What you need to do: Among the entries below, find the lines holding "ThreadTest" and copy them.

(Data section begins)

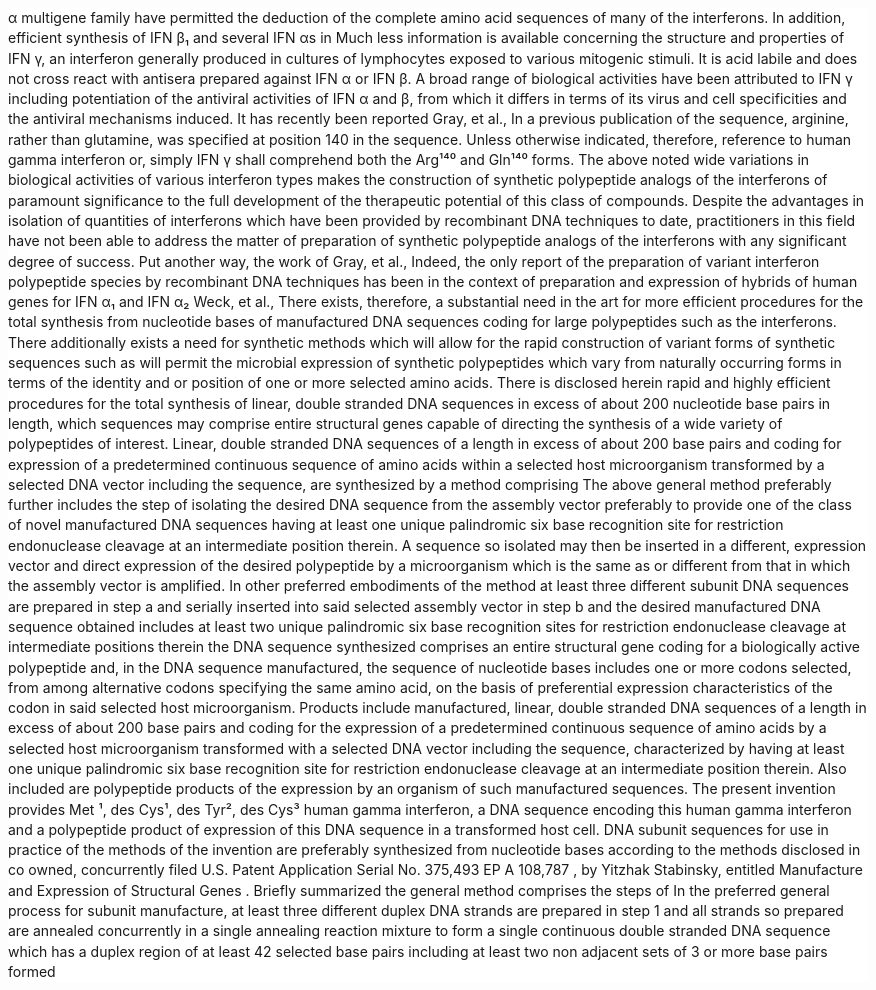 α multigene family have permitted the deduction of the complete amino acid sequences of many of the interferons. In addition, efficient synthesis of IFN β₁ and several IFN αs in Much less information is available concerning the structure and properties of IFN γ, an interferon generally produced in cultures of lymphocytes exposed to various mitogenic stimuli. It is acid labile and does not cross react with antisera prepared against IFN α or IFN β. A broad range of biological activities have been attributed to IFN γ including potentiation of the antiviral activities of IFN α and β, from which it differs in terms of its virus and cell specificities and the antiviral mechanisms induced. It has recently been reported Gray, et al., In a previous publication of the sequence, arginine, rather than glutamine, was specified at position 140 in the sequence. Unless otherwise indicated, therefore, reference to human gamma interferon or, simply IFN γ shall comprehend both the Arg¹⁴⁰ and Gln¹⁴⁰ forms. The above noted wide variations in biological activities of various interferon types makes the construction of synthetic polypeptide analogs of the interferons of paramount significance to the full development of the therapeutic potential of this class of compounds. Despite the advantages in isolation of quantities of interferons which have been provided by recombinant DNA techniques to date, practitioners in this field have not been able to address the matter of preparation of synthetic polypeptide analogs of the interferons with any significant degree of success. Put another way, the work of Gray, et al., Indeed, the only report of the preparation of variant interferon polypeptide species by recombinant DNA techniques has been in the context of preparation and expression of hybrids of human genes for IFN α₁ and IFN α₂ Weck, et al., There exists, therefore, a substantial need in the art for more efficient procedures for the total synthesis from nucleotide bases of manufactured DNA sequences coding for large polypeptides such as the interferons. There additionally exists a need for synthetic methods which will allow for the rapid construction of variant forms of synthetic sequences such as will permit the microbial expression of synthetic polypeptides which vary from naturally occurring forms in terms of the identity and or position of one or more selected amino acids. There is disclosed herein rapid and highly efficient procedures for the total synthesis of linear, double stranded DNA sequences in excess of about 200 nucleotide base pairs in length, which sequences may comprise entire structural genes capable of directing the synthesis of a wide variety of polypeptides of interest. Linear, double stranded DNA sequences of a length in excess of about 200 base pairs and coding for expression of a predetermined continuous sequence of amino acids within a selected host microorganism transformed by a selected DNA vector including the sequence, are synthesized by a method comprising The above general method preferably further includes the step of isolating the desired DNA sequence from the assembly vector preferably to provide one of the class of novel manufactured DNA sequences having at least one unique palindromic six base recognition site for restriction endonuclease cleavage at an intermediate position therein. A sequence so isolated may then be inserted in a different, expression vector and direct expression of the desired polypeptide by a microorganism which is the same as or different from that in which the assembly vector is amplified. In other preferred embodiments of the method at least three different subunit DNA sequences are prepared in step a and serially inserted into said selected assembly vector in step b and the desired manufactured DNA sequence obtained includes at least two unique palindromic six base recognition sites for restriction endonuclease cleavage at intermediate positions therein the DNA sequence synthesized comprises an entire structural gene coding for a biologically active polypeptide and, in the DNA sequence manufactured, the sequence of nucleotide bases includes one or more codons selected, from among alternative codons specifying the same amino acid, on the basis of preferential expression characteristics of the codon in said selected host microorganism. Products include manufactured, linear, double stranded DNA sequences of a length in excess of about 200 base pairs and coding for the expression of a predetermined continuous sequence of amino acids by a selected host microorganism transformed with a selected DNA vector including the sequence, characterized by having at least one unique palindromic six base recognition site for restriction endonuclease cleavage at an intermediate position therein. Also included are polypeptide products of the expression by an organism of such manufactured sequences. The present invention provides Met ¹, des Cys¹, des Tyr², des Cys³ human gamma interferon, a DNA sequence encoding this human gamma interferon and a polypeptide product of expression of this DNA sequence in a transformed host cell. DNA subunit sequences for use in practice of the methods of the invention are preferably synthesized from nucleotide bases according to the methods disclosed in co owned, concurrently filed U.S. Patent Application Serial No. 375,493 EP A 108,787 , by Yitzhak Stabinsky, entitled Manufacture and Expression of Structural Genes . Briefly summarized the general method comprises the steps of In the preferred general process for subunit manufacture, at least three different duplex DNA strands are prepared in step 1 and all strands so prepared are annealed concurrently in a single annealing reaction mixture to form a single continuous double stranded DNA sequence which has a duplex region of at least 42 selected base pairs including at least two non adjacent sets of 3 or more base pairs formed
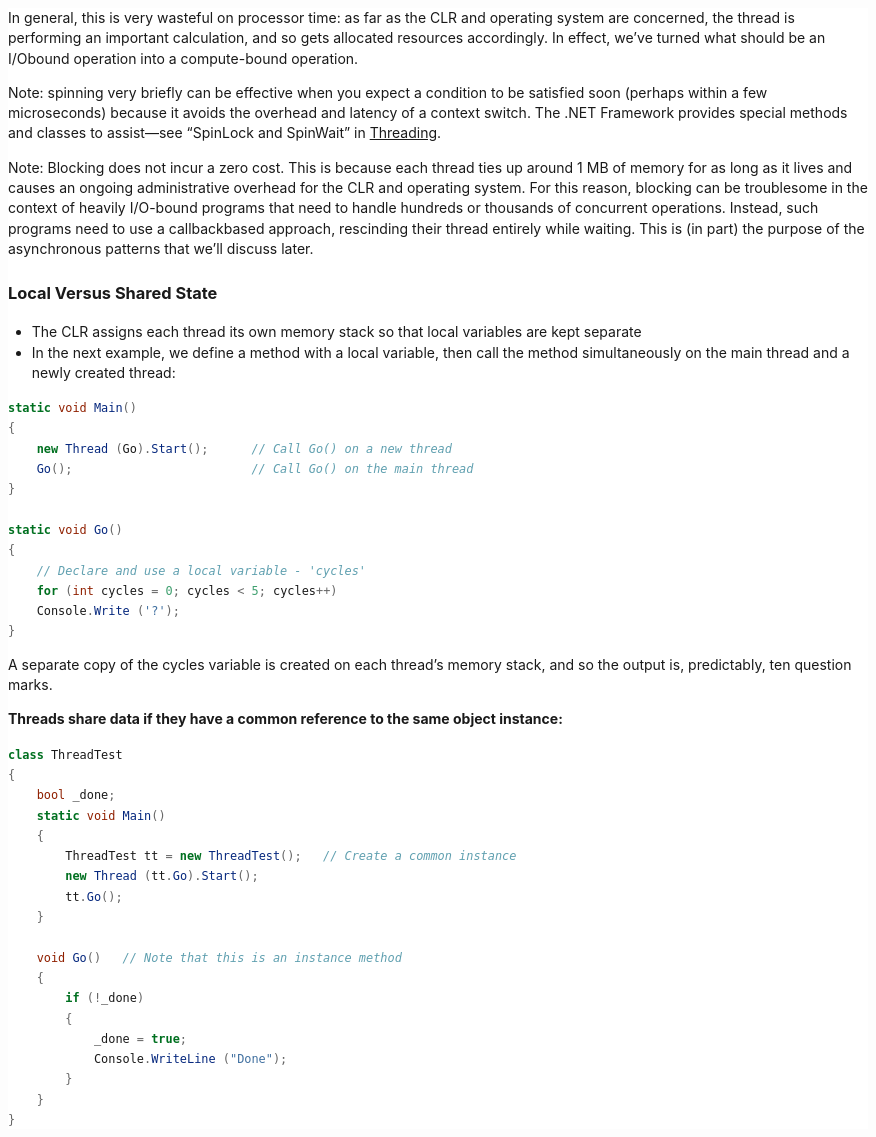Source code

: In general, this is very wasteful on processor time: as far as the CLR and operating system are concerned, the thread is performing an important calculation, and so gets allocated resources accordingly. In effect, we’ve turned what should be an I/Obound operation into a compute-bound operation.

Note: spinning very briefly can be effective when you expect a condition to be satisfied soon (perhaps within a few microseconds) because it avoids the overhead and latency of a context switch. The .NET Framework provides special methods and classes to assist—see “SpinLock and SpinWait” in [Threading](http://albahari.com/threading/).

Note: Blocking does not incur a zero cost. This is because each thread ties up around 1 MB of memory for as long as it lives and causes an ongoing administrative overhead for the CLR and operating system. For this reason, blocking can be troublesome in the context of heavily I/O-bound programs that need to handle hundreds or thousands of concurrent operations. Instead, such programs need to use a callbackbased approach, rescinding their thread entirely while waiting. This is (in part) the purpose of the asynchronous patterns that we’ll discuss later.

### Local Versus Shared State

- The CLR assigns each thread its own memory stack so that local variables are kept separate
- In the next example, we define a method with a local variable, then call the method simultaneously on the main thread and a newly created thread:

```C#
static void Main() 
{
    new Thread (Go).Start();      // Call Go() on a new thread
    Go();                         // Call Go() on the main thread
}

static void Go()
{  
    // Declare and use a local variable - 'cycles'
    for (int cycles = 0; cycles < 5; cycles++)
    Console.Write ('?');
}
```

A separate copy of the cycles variable is created on each thread’s memory stack, and so the output is, predictably, ten question marks.

__Threads share data if they have a common reference to the same object instance:__

```C#
class ThreadTest
{
    bool _done;
    static void Main()
    {
        ThreadTest tt = new ThreadTest();   // Create a common instance 
        new Thread (tt.Go).Start();
        tt.Go();
    }

    void Go()   // Note that this is an instance method
    {
        if (!_done)
        {
            _done = true;
            Console.WriteLine ("Done");
        }
    }
}
```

(Data section ends)

Solution for this exercise:
class ThreadTest
        ThreadTest tt = new ThreadTest();   // Create a common instance 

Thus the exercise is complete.